I’m sure by now you have ideas about the status page that can be added to your application ecosystem. But how? It will be too much work, right? Luckily, there are actually some ready-to-use tools that you can use to set up one for your product. These are some examples of the tools:

Some tools will just work by checking your application’s root URL. But to get more advanced reports, some tools require your system to provide custom data or health check endpoints. But at least now you have a starting point to increase the credibility of your service in front of your loyal customers.

Tech News

memo Microsoft: Now your apps can update even when your PC is locked

Rizqun: “Microsoft has rolled out a new method called “update under lock” to revise Office apps while the PC is in idle, locked mode or if the apps are running. “Update under lock” tries to shut down Office apps when it’s safe to do so and then apply a pending update. It then restores closed apps to their previous state.”

memo How Google Cloud blocked the largest Layer 7 DDoS attack at 46 million rps

Yoga: “Google has provided protection for their customers against DDoS attacks, one of the cyberattacks that are increasing and growing exponentially. The attack was identified from more than five thousand source IPs in 132 countries, a portion coming from Tor exit nodes. Thankfully, Google’s protection feature called Cloud Armor can mitigate this kind of attack by detecting it early and alerting their customers.”

memo Microsoft Defender is getting an AI upgrade

Rizqun: “Microsoft is bringing the RiskIQ technology into its free antivirus, Microsoft Defender. It is said that the AI can harvest data about the attacks currently circulating around the internet and present it to a human so that they can better decide the best course of action for defending users. With Microsoft now showing off the fruit of its RiskIQ purchase, Microsoft Defender is about to get a lot better. And given the threats going around online, it’s probably exactly what the company needed.”

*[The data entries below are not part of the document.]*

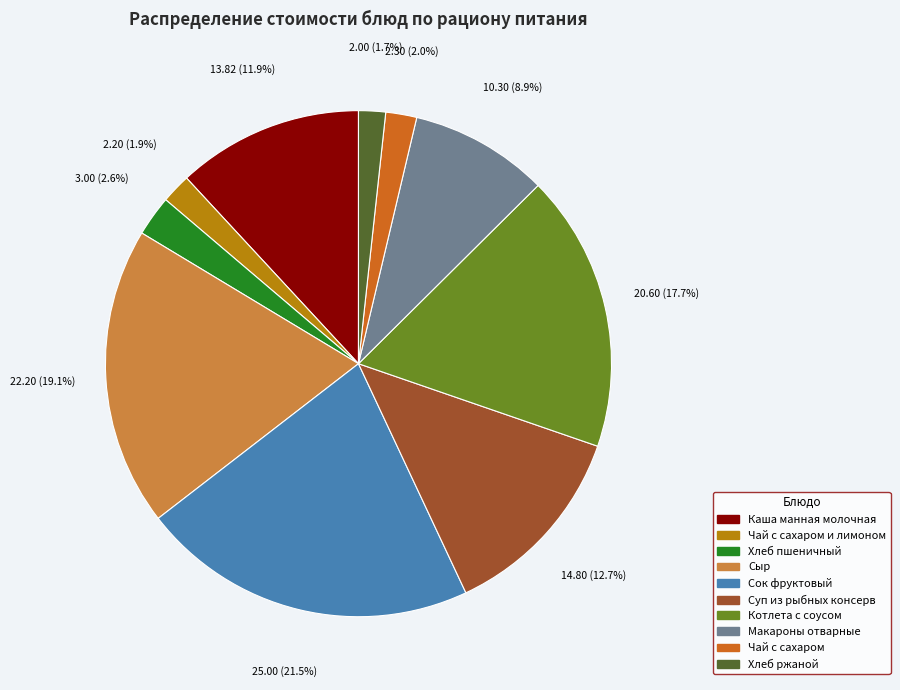

Which category has the biggest portion of the pie?

Сок фруктовый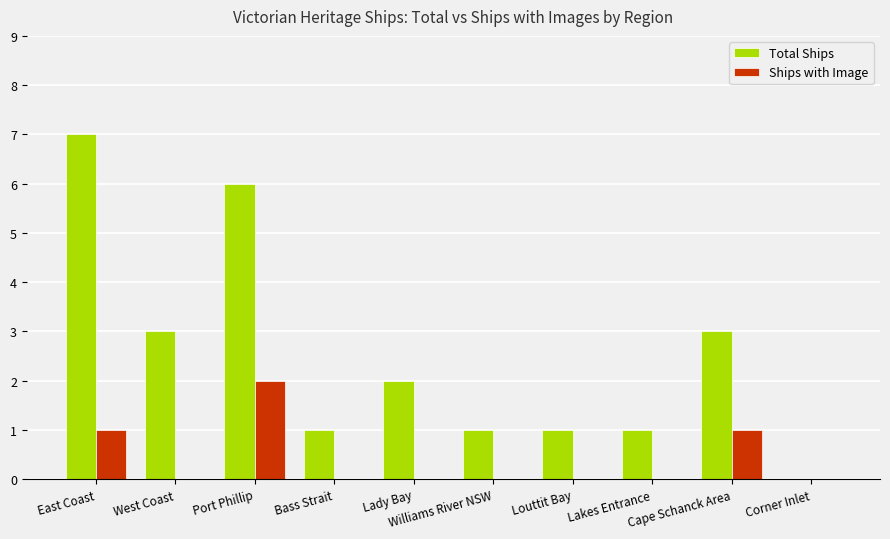

Reading right to left, extract all data points from this chart.

Total Ships: Corner Inlet=0	Cape Schanck Area=3	Lakes Entrance=1	Louttit Bay=1	Williams River NSW=1	Lady Bay=2	Bass Strait=1	Port Phillip=6	West Coast=3	East Coast=7
Ships with Image: Corner Inlet=0	Cape Schanck Area=1	Lakes Entrance=0	Louttit Bay=0	Williams River NSW=0	Lady Bay=0	Bass Strait=0	Port Phillip=2	West Coast=0	East Coast=1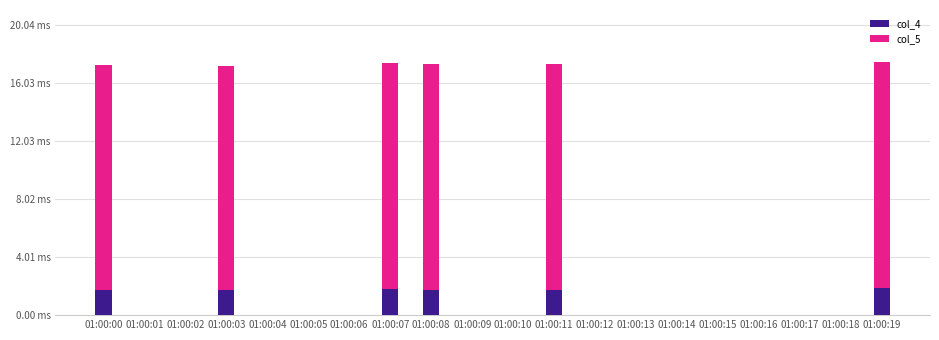

Does the chart contain stacked bars?

Yes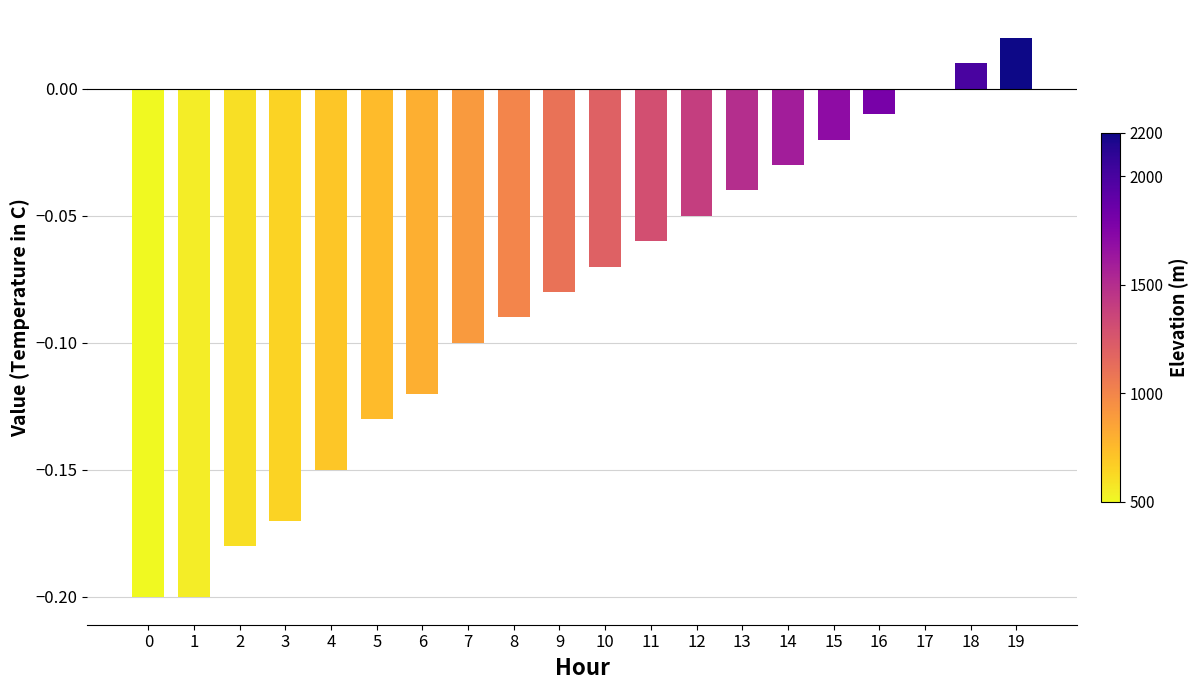

At which category does the chart reach its peak across all series?

19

memo Dotless domains: Home to the Internet’s shortest URLs

Yoga: “Majority of internet domains contain top-level domains (TLD) like com to be valid DNS records resolving to a server. But this article shows us that is not always the case. Domains can be as short as possible, even without the dot. Unfortunately, it’s not always working too because it needs to be recorded in some DNS, and depends on ISP, device and the browser to be accessed.”

memo Remix VS Next.js

Rizqun: “This article provides an explanation of server-side rendering (SSR) and compares Remix with Next.js. This article provides a fairly complete comparison ranging from routing, styling, data handling, error handling, and so on.”